= Yang Diminta =
a - Tentukan apakah setiap pernyataan berikut sesuai dengan kutipan tentang hobi membaca dan bahasa. Jawab ya atau tidak, disertai kata-kata penentu dari kutipan itu: (i) Penulis lebih suka meminjam buku daripada membelinya. (ii) Sejak kecil penulis memakai bahasa Jawa sebagai bahasa ibu. (iii) Penulis pertama kali mengenal bahasa Inggris di SD.
b - Lanjutkan kutipan tentang hobi membaca dan bahasa, dimulai tepat setelah kalimat terakhirnya.

Hobi membaca itu sampai sekarang masih berakar di diri ini, walaupun belum tentu satu buku itu bisa saya santap dalam waktu singkat, tapi setidaknya saya menikmati proses menjelajah dari halaman ke halaman. Saya juga tidak terlalu suka meminjam buku, karena saya berpikir nanti akan kesulitan kalau sedang ingin membacanya lagi, maka saya sebisa mungkin membeli dan memiliki buku yang saya inginkan walaupun itu buku sudah terumpuk di pojok pasar loak.

Untuk bahasa sendiri, sejak kecil saya memakai bahasa jawa sebagai bahasa ibu. Saya baru mengenal bahasa indonesia saat masuk taman kanak-kanak, juga kadang ada saudara sepupu berbicara memakai bahasa indonesia. Bahasa indonesia percakapan saya masih buruk sampai SMA, sampai-sampai teman SMA saya protes “Kamu tuh lho, masa ngomong pake bahasa Indonesia aja gak lancar.” Well, sedih yaa. Tapi mulai kuliah, di mana saya kuliah di Jakarta, memaksa saya berbahasa Indonesia setiap hari, dan well, setidaknya saya sudah bisa mengontrol untuk ngomong dengan bahasa Indonesia menggunakan aksen medhok Jawa atau aksen betawi.

Sebenarnya saya sudah jatuh cinta sama bahasa sejak SMP. Segala pelajaran bahasa (Indonesia, Inggris, dan Jawa) saat itu merupakan pelajaran yang paling saya tunggu-tunggu. Bila orang lain merasa terbebani belajar struktur kalimat S-P-O-K, saya justru memfavoritkannya. Di SMP juga saya mengenal bahasa Inggris untuk kali pertama (maklum dari SD ndeso). Guru bahasa Inggris saya di SMP yang sekarang sudah almarhum, Bapak Sabam Siregar, yang membikin saya jatuh cinta. Lagi-lagi hal yang membuat orang mumet malah saya nikmati walaupun nilai saya juga tidak bagus-bagus amat sih. Saya masih ingat guru saya itu begitu membanggakan muridnya yang bisa mengikuti pelajaran beliau, mungkin ini taktik biar murid-murid termotivasi untuk belajar.

= Informasi yang Diberikan =
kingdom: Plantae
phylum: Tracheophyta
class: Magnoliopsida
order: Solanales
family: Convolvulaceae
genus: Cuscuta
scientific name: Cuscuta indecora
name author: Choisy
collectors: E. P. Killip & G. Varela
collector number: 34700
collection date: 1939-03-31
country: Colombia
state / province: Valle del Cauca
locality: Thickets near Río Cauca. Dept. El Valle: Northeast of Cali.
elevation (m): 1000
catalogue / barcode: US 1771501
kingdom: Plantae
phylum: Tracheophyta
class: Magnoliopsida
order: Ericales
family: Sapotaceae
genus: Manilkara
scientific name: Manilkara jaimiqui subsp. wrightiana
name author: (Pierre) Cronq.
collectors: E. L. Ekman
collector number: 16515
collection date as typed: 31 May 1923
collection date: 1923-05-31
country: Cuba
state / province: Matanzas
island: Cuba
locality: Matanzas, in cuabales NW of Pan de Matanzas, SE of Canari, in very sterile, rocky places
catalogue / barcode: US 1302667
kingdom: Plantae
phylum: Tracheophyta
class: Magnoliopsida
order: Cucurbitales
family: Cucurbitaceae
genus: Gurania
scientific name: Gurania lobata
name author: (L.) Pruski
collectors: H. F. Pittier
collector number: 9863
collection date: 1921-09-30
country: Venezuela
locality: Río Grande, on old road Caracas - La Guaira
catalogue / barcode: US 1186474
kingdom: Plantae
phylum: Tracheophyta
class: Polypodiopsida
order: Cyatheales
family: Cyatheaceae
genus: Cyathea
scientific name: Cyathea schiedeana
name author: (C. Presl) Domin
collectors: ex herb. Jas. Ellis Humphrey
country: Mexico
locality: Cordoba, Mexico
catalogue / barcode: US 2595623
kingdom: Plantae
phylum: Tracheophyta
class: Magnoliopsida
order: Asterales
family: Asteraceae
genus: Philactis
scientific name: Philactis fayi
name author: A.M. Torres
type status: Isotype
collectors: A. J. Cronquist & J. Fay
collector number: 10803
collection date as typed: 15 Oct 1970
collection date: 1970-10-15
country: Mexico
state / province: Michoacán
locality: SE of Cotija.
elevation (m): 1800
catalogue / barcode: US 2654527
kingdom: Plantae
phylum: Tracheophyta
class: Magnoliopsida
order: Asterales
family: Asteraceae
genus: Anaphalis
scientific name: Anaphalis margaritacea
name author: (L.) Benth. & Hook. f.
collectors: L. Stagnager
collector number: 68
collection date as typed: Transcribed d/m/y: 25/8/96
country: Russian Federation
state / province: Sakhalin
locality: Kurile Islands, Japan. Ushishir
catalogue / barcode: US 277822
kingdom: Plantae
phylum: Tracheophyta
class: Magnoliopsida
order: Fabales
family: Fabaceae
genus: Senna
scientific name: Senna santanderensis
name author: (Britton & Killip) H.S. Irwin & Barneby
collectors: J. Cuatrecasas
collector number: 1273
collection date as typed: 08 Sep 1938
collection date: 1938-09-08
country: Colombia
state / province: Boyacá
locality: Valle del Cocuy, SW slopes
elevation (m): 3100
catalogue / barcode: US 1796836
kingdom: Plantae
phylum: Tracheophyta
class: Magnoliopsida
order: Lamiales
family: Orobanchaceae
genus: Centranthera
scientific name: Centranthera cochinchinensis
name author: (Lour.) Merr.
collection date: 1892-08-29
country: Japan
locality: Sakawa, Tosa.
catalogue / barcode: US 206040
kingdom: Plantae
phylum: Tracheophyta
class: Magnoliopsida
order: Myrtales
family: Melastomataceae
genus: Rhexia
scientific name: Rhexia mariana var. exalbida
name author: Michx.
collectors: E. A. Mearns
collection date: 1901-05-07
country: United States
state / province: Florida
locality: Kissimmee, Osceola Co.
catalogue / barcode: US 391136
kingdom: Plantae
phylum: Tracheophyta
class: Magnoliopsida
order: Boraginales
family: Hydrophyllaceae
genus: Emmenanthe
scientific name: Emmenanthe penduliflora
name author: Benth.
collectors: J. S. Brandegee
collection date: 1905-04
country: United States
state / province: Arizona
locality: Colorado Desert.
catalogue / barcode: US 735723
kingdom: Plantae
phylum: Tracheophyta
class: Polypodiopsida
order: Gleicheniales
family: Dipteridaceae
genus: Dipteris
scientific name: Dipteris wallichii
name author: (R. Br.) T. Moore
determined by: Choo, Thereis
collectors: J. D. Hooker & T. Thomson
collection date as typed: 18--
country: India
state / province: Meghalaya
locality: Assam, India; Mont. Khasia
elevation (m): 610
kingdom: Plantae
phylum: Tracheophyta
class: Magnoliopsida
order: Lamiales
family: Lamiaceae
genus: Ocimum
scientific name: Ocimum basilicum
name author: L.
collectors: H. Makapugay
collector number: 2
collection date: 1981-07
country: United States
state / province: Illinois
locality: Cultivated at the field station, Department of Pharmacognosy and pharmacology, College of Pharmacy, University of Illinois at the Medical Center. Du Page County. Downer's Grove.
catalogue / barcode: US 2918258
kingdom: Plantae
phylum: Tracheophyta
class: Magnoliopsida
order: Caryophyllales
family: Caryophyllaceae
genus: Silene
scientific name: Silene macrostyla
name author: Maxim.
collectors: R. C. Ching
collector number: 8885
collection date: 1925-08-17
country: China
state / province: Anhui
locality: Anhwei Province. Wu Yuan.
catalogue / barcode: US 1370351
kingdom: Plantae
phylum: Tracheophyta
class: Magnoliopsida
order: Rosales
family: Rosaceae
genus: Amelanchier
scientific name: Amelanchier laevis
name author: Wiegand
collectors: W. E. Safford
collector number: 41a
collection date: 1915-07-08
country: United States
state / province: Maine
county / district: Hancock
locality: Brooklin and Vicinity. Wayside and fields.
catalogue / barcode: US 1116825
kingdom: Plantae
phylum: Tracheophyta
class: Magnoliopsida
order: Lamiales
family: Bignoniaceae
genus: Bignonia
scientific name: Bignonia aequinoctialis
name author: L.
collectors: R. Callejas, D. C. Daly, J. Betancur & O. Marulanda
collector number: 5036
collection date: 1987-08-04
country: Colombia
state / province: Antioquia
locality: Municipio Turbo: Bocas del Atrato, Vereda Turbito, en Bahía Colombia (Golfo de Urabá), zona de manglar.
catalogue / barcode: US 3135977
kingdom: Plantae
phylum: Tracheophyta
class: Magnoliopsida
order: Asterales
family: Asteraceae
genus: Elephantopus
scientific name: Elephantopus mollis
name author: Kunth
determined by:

= Jawaban per Tugas =
a -
(i) Tidak: "Saya juga tidak terlalu suka meminjam buku"
(ii) Ya: "sejak kecil saya memakai bahasa jawa sebagai bahasa ibu"
(iii) Tidak: "Di SMP juga saya mengenal bahasa Inggris untuk kali pertama"

b -
Mulai SMP juga saya sedikit-sedikit membaca bacaan yang panjang, novel misalnya. Tingkat kebosanan saya akan sesuatu memang begitu tinggi, makanya untuk novel Harry Potter Jilid 1 saja saya menghabiskan waktu 2 minggu padahal teman saya membacanya cuma 2 hari lho. Saya juga coba-coba menulis cerita pendek yang saya konsultasikan sama guru bahasa Indonesia saya dulu, Bu Nanik. Saya masih ingat pertama kali menulis cerita teenlit,, ah diingat-ingat jadi geli sendiri. hahaa

Di SMA saya bergabung dengan klub sastra. Sok-Sokan ini mah, beneran. Gara-gara hampir semua teman di klub filateli masuk klub sastra, jadi deh ikutan, hehee. Tapi lumayan, walaupun saya tidak pernah tampil membawakan musikalisasi puisi, setidaknya ada 2 puisi saya yang masuk dalam buku kumpulan puisi tahunan klub. Juga saya pernah ikutan lomba memprosakan puisi, yang berhadiah pengalaman, hehee. Entah dari klub ini atau bukan, saya jadi mulai membaca buku-buku yang agak nyastra. Dulu saya suka sekali mengikuti majalah Horizon. Suka lupa mingkem kalau sudah baca prosa yang nyastra banget. Saya suka karya Taufik Ismail dan Chairil Anwar walaupun saya tidak tahu semua karya mereka. Saya ini suka malas mencari, dan setelah mencari pun yang dibaca ya yang kelihatan menarik saja. hehee.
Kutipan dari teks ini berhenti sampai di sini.